**BRIEF:** Rewrite the data below with "reCAPTCHA" switched to "security" wherever it occurs and everything else unchanged. Leave out the pictures.
------ DATA EXTRACT ------
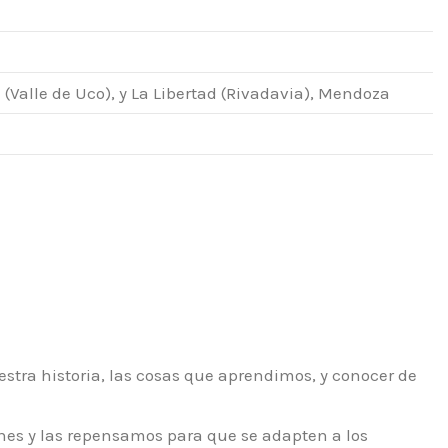
Valle de Uco), y La Libertad (Rivadavia), Mendoza
stra historia, las cosas que aprendimos, y conocer de
es y las repensamos para que se adapten a los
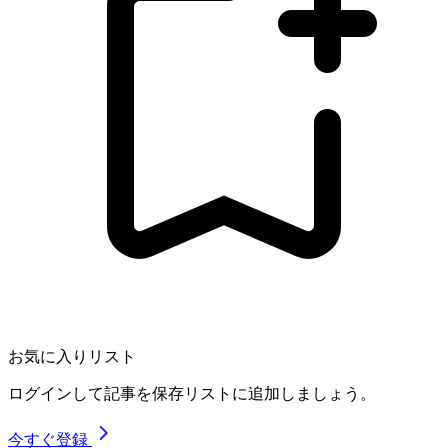
お気に入りリスト
ログインして記事を保存リストに追加しましょう。
今すぐ登録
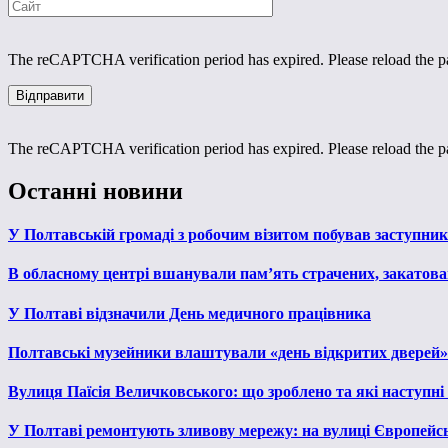
The reCAPTCHA verification period has expired. Please reload the p
The reCAPTCHA verification period has expired. Please reload the p
Останні новини
У Полтавській громаді з робочим візитом побував заступни
В обласному центрі вшанували пам’ять страчених, закатован
У Полтаві відзначили День медичного працівника
Полтавські музейники влаштували «день відкритих дверей»
Вулиця Паїсія Величковського: що зроблено та які наступні
У Полтаві ремонтують зливову мережу: на вулиці Європейс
------
**TASK ANSWER:**
Valle de Uco), y La Libertad (Rivadavia), Mendoza
stra historia, las cosas que aprendimos, y conocer de
es y las repensamos para que se adapten a los
お気に入りリスト
ログインして記事を保存リストに追加しましょう。
今すぐ登録
The security verification period has expired. Please reload the p
The security verification period has expired. Please reload the p
Останні новини
У Полтавській громаді з робочим візитом побував заступни
В обласному центрі вшанували пам’ять страчених, закатован
У Полтаві відзначили День медичного працівника
Полтавські музейники влаштували «день відкритих дверей»
Вулиця Паїсія Величковського: що зроблено та які наступні
У Полтаві ремонтують зливову мережу: на вулиці Європейс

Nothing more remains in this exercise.